Siegfried. I gave up on the USB 3095F. I send it back. Everything & all of the help that I got did not work. Just to see if the modem would work I tried it on XP, was really slow. My USB Best Data was a lot faster. Zoom did say they was having problems getting the modem working with linux. Hopefully they will get the bugs worked out. Thanks to all of you. Fred


----------



## Siegfried (Sep 19, 2007)

Thanks for the quick reply. May I ask which USB modem from Best Data worked? Or was it just working on XP?

We're looking to get a USB modem if possible too as we need the serial port for a serial console switch, but not many seem to be working


----------



## fredobrien (Nov 18, 2005)

Best Data (56usbsl). It works with XP. I hope that Zoom will get there modem working. Some have it working not sure on what OS system. I tried ubuntu, pclinuxos. I have a Best Data serial modem that is working nice for me. Fred


----------



## Bartender (Jun 10, 2005)

Hey, guys, I'm looking into a couple of options - one, getting a PCI card that provides serial ports, and also want to try a serial-to-USB cable. It's confusing trying to figure out which ones will work with Linux. Will report back with results. 
I think the serial-to-USB adapter cable might be the most helpful as laptops and desktops both continue to drop the "legacy" serial port but we still need it for our pathetic dial-up Linux experience...


----------



## fredobrien (Nov 18, 2005)

HI, Bartender. I tried the serial-to-USB cable. It has been close to a year. I could not get it to work. I had high hopes that it would work. For What you pay for it you can buy a serial modem. Linux dial up serial modem is easier & less trouble. Hope they are working on the USB modems. Maybe some day soon. Fred


----------



## Bartender (Jun 10, 2005)

There are dozens of serial-to-usb cables. In Windows you can install the included drivers. It appears that in the Linux environment you hope/pray that the proper drivers have been written into the OS you want to use. For instance, Keyspan makes some of the nicest cables, but it says right on their website that Ubuntu/Debian distros do not include the proper drivers for their cable.
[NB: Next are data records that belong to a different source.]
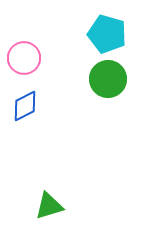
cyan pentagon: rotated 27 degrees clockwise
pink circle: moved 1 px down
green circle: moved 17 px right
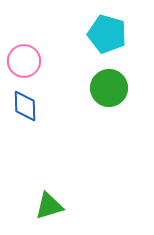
pink circle: moved 3 px down
green circle: moved 1 px right, 9 px down
blue diamond: rotated 64 degrees counterclockwise
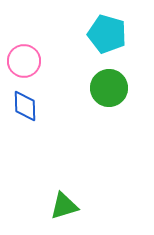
green triangle: moved 15 px right
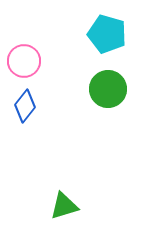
green circle: moved 1 px left, 1 px down
blue diamond: rotated 40 degrees clockwise
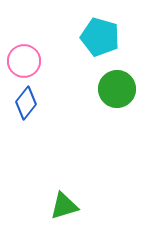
cyan pentagon: moved 7 px left, 3 px down
green circle: moved 9 px right
blue diamond: moved 1 px right, 3 px up
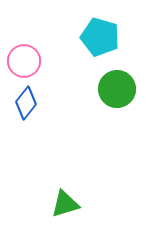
green triangle: moved 1 px right, 2 px up
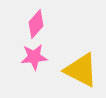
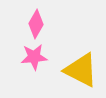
pink diamond: rotated 12 degrees counterclockwise
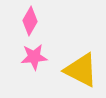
pink diamond: moved 6 px left, 3 px up
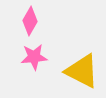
yellow triangle: moved 1 px right, 1 px down
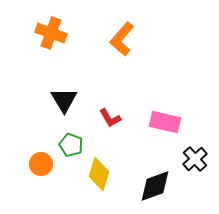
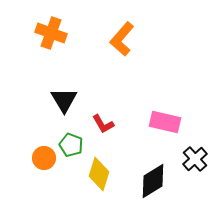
red L-shape: moved 7 px left, 6 px down
orange circle: moved 3 px right, 6 px up
black diamond: moved 2 px left, 5 px up; rotated 12 degrees counterclockwise
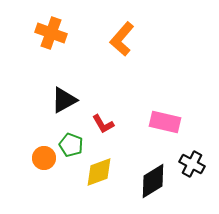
black triangle: rotated 32 degrees clockwise
black cross: moved 3 px left, 5 px down; rotated 20 degrees counterclockwise
yellow diamond: moved 2 px up; rotated 52 degrees clockwise
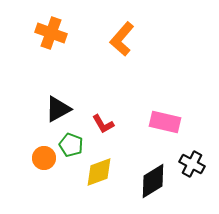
black triangle: moved 6 px left, 9 px down
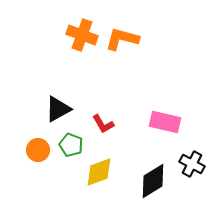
orange cross: moved 31 px right, 2 px down
orange L-shape: rotated 64 degrees clockwise
orange circle: moved 6 px left, 8 px up
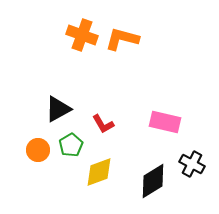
green pentagon: rotated 20 degrees clockwise
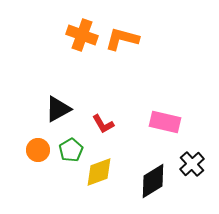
green pentagon: moved 5 px down
black cross: rotated 20 degrees clockwise
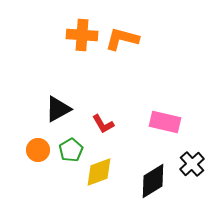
orange cross: rotated 16 degrees counterclockwise
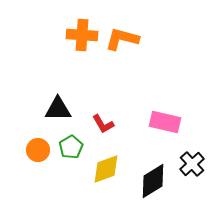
black triangle: rotated 28 degrees clockwise
green pentagon: moved 3 px up
yellow diamond: moved 7 px right, 3 px up
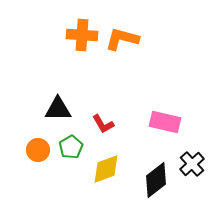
black diamond: moved 3 px right, 1 px up; rotated 6 degrees counterclockwise
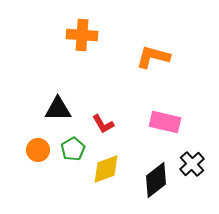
orange L-shape: moved 31 px right, 18 px down
green pentagon: moved 2 px right, 2 px down
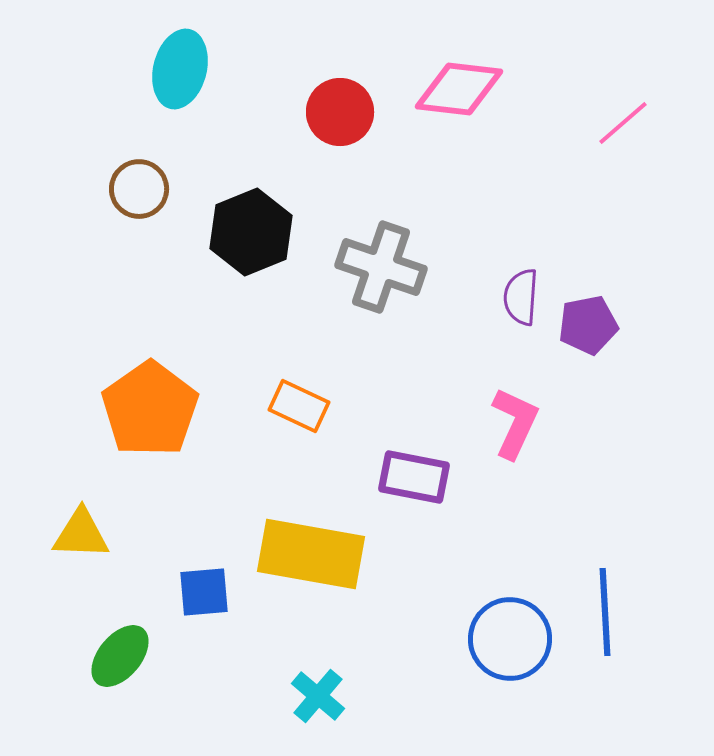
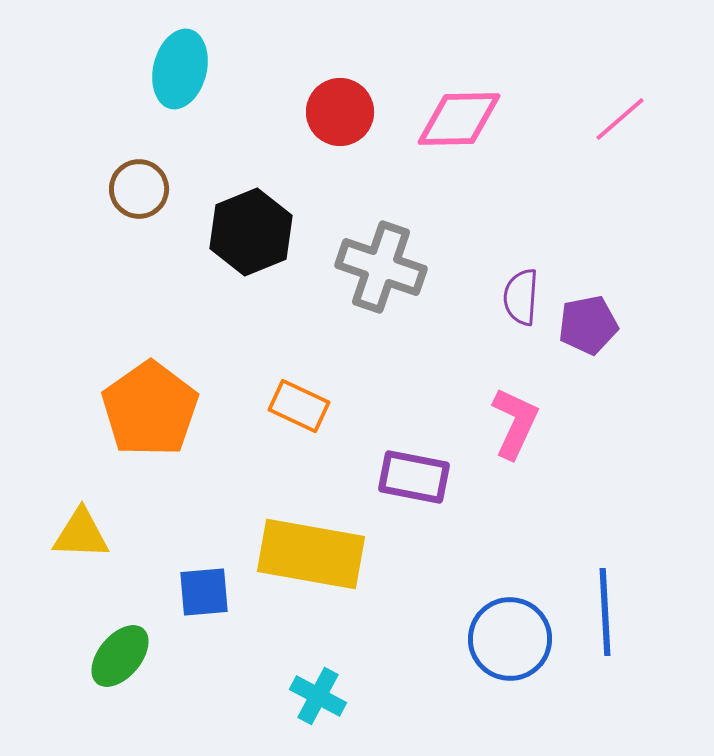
pink diamond: moved 30 px down; rotated 8 degrees counterclockwise
pink line: moved 3 px left, 4 px up
cyan cross: rotated 12 degrees counterclockwise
I think there's a little chip in these cables and you gotta have the right drivers so that chip can communicate.
You might even want to try that cable again. From what I've gleaned off the internet, support was nonexistent before the Linux 2.6 kernel.
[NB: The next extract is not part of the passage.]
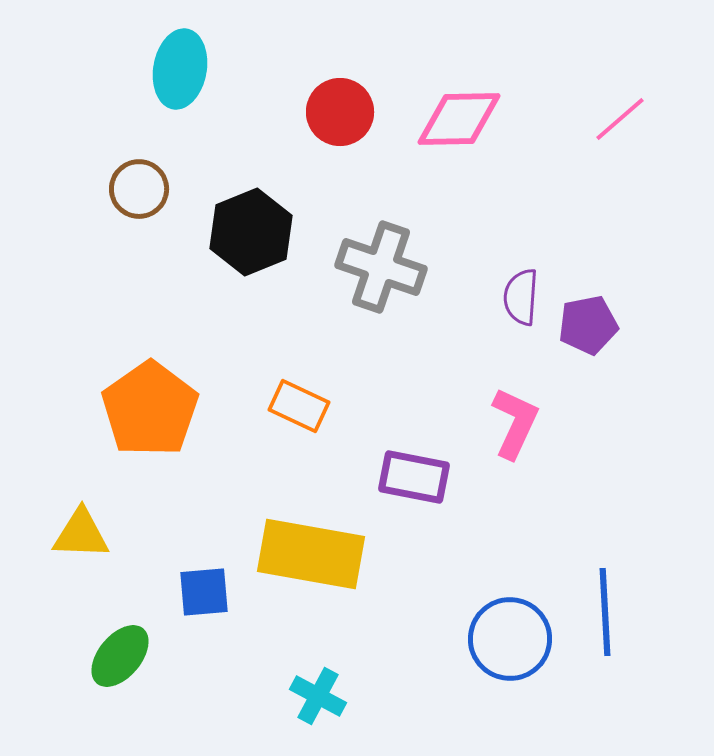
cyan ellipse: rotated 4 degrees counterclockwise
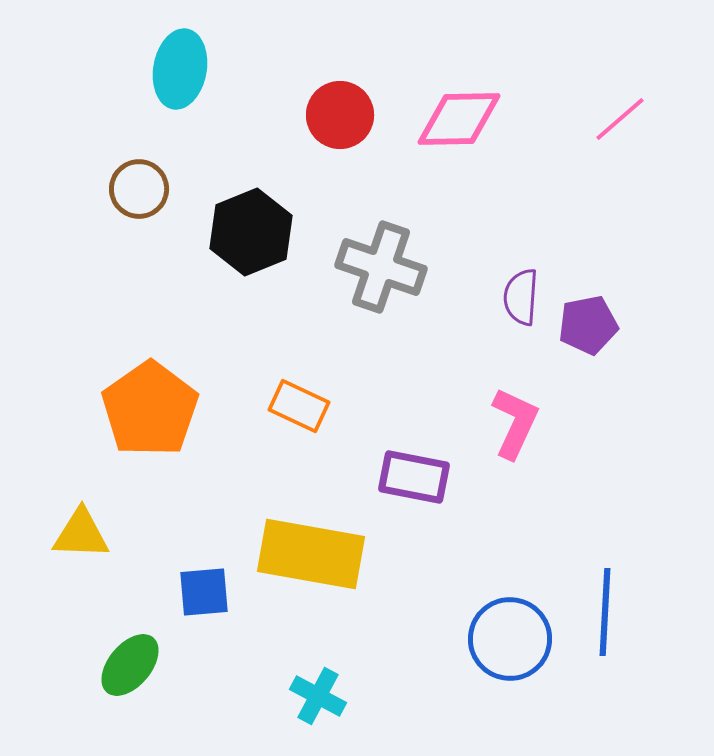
red circle: moved 3 px down
blue line: rotated 6 degrees clockwise
green ellipse: moved 10 px right, 9 px down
Anyway, I ordered the Sabrent SBT-USC1M from Newegg this morning
http://www.newegg.com/Product/Product.aspx?Item=N82E16812156008
the latest review on the newegg link claimed it worked in Ubuntu 7.04.

Also ordered a Syba SD-PCI-2S PCI serial card
http://www.newegg.com/Product/Product.aspx?Item=N82E16815124017 to see if that works.

Wish me luck :wink:


----------



## Bartender (Jun 10, 2005)

The Sabrent worked like a charm in Ubuntu 7.04. I plugged the Sabrent into a USB port on the PC, attached the US Robotics 5686 to the Sabrent, plugged the US Robotics 9V wall cube into the power strip, and turned the power strip on. Fired up the PC. Went into GnomePPP (the graphic interface for wvdial, available as a separate download on the Ubuntu packages website) and asked it to "Detect" the modem. 
GnomePPP found the modem at /dev/ttyACMO. I had the PC set up out in the shop, where I didn't have a phone line, but I asked the modem to dial and it seemed to work just fine. GnomePPP quit when the modem couldn't find a dial tone, just like it should have.
I think this provides a good path for someone with dial-up, a serial modem, and a laptop or desktop with no serial port.

I haven't tried out the Syba PCI serial card yet.

My understanding of the situation: the Sabrent cable has a tiny circuit board molded into the serial plug. The chip on that circuit board needs drivers to communicate with the OS. Linux kernel 2.6 has those drivers. So functionality is pretty much automatic. 

In Windows you need to install drivers!


----------